» EXERCISE DATA:
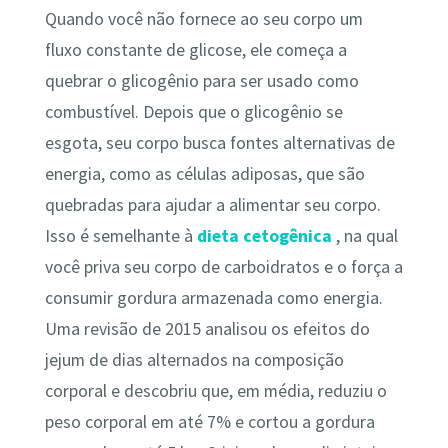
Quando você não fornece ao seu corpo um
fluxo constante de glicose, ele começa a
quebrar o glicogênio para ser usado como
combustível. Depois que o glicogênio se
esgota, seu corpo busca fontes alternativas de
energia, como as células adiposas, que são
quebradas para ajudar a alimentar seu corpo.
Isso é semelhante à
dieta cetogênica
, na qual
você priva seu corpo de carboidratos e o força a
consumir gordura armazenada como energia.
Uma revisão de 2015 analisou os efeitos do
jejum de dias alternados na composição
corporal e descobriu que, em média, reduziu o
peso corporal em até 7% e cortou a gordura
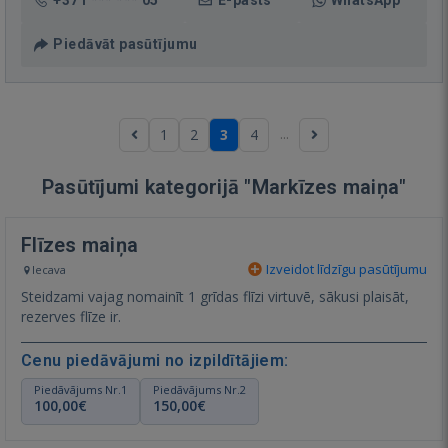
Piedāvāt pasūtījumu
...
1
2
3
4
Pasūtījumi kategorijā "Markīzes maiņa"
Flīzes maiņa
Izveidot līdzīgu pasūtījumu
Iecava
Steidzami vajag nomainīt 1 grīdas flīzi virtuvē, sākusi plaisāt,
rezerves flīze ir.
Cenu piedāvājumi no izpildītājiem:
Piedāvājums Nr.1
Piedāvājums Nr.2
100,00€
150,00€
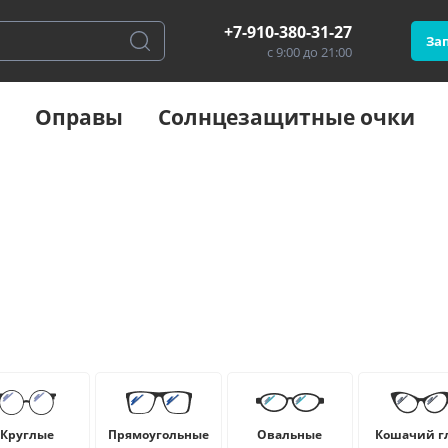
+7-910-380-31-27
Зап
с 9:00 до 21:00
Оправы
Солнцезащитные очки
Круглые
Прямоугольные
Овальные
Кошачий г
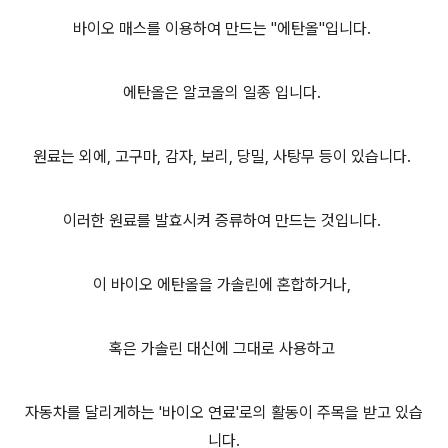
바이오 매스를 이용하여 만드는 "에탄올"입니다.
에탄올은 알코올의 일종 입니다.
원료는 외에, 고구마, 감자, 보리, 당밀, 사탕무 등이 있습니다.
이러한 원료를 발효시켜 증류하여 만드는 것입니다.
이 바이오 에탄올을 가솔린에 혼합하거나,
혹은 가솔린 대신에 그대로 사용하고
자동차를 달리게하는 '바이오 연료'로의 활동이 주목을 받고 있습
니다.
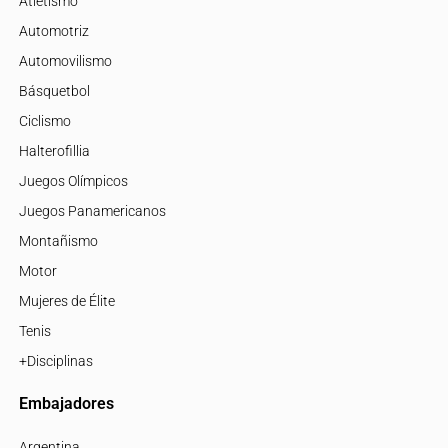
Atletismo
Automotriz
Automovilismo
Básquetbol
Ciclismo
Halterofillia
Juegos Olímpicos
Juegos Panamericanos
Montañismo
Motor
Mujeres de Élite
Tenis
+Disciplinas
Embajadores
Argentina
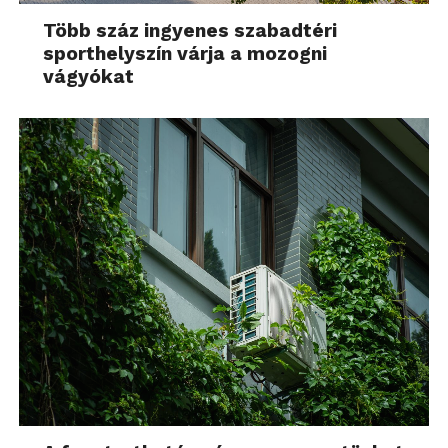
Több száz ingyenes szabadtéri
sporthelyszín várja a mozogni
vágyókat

» WHAT YOU WILL DO: Reproduce the text read from the listing above, swapping every "glicogênio" for "glicogénio" and keeping everything else as it is. Omit the pictures from your answer.

» YOUR RESPONSE:
Quando você não fornece ao seu corpo um
fluxo constante de glicose, ele começa a
quebrar o glicogénio para ser usado como
combustível. Depois que o glicogénio se
esgota, seu corpo busca fontes alternativas de
energia, como as células adiposas, que são
quebradas para ajudar a alimentar seu corpo.
Isso é semelhante à
dieta cetogênica
, na qual
você priva seu corpo de carboidratos e o força a
consumir gordura armazenada como energia.
Uma revisão de 2015 analisou os efeitos do
jejum de dias alternados na composição
corporal e descobriu que, em média, reduziu o
peso corporal em até 7% e cortou a gordura
Piedāvāt pasūtījumu
...
1
2
3
4
Pasūtījumi kategorijā "Markīzes maiņa"
Flīzes maiņa
Izveidot līdzīgu pasūtījumu
Iecava
Steidzami vajag nomainīt 1 grīdas flīzi virtuvē, sākusi plaisāt,
rezerves flīze ir.
Cenu piedāvājumi no izpildītājiem:
Piedāvājums Nr.1
Piedāvājums Nr.2
100,00€
150,00€
+7-910-380-31-27
Зап
с 9:00 до 21:00
Оправы
Солнцезащитные очки
Круглые
Прямоугольные
Овальные
Кошачий г
바이오 매스를 이용하여 만드는 "에탄올"입니다.
에탄올은 알코올의 일종 입니다.
원료는 외에, 고구마, 감자, 보리, 당밀, 사탕무 등이 있습니다.
이러한 원료를 발효시켜 증류하여 만드는 것입니다.
이 바이오 에탄올을 가솔린에 혼합하거나,
혹은 가솔린 대신에 그대로 사용하고
자동차를 달리게하는 '바이오 연료'로의 활동이 주목을 받고 있습
니다.
Atletismo
Automotriz
Automovilismo
Básquetbol
Ciclismo
Halterofillia
Juegos Olímpicos
Juegos Panamericanos
Montañismo
Motor
Mujeres de Élite
Tenis
+Disciplinas
Embajadores
Argentina
Több száz ingyenes szabadtéri
sporthelyszín várja a mozogni
vágyókat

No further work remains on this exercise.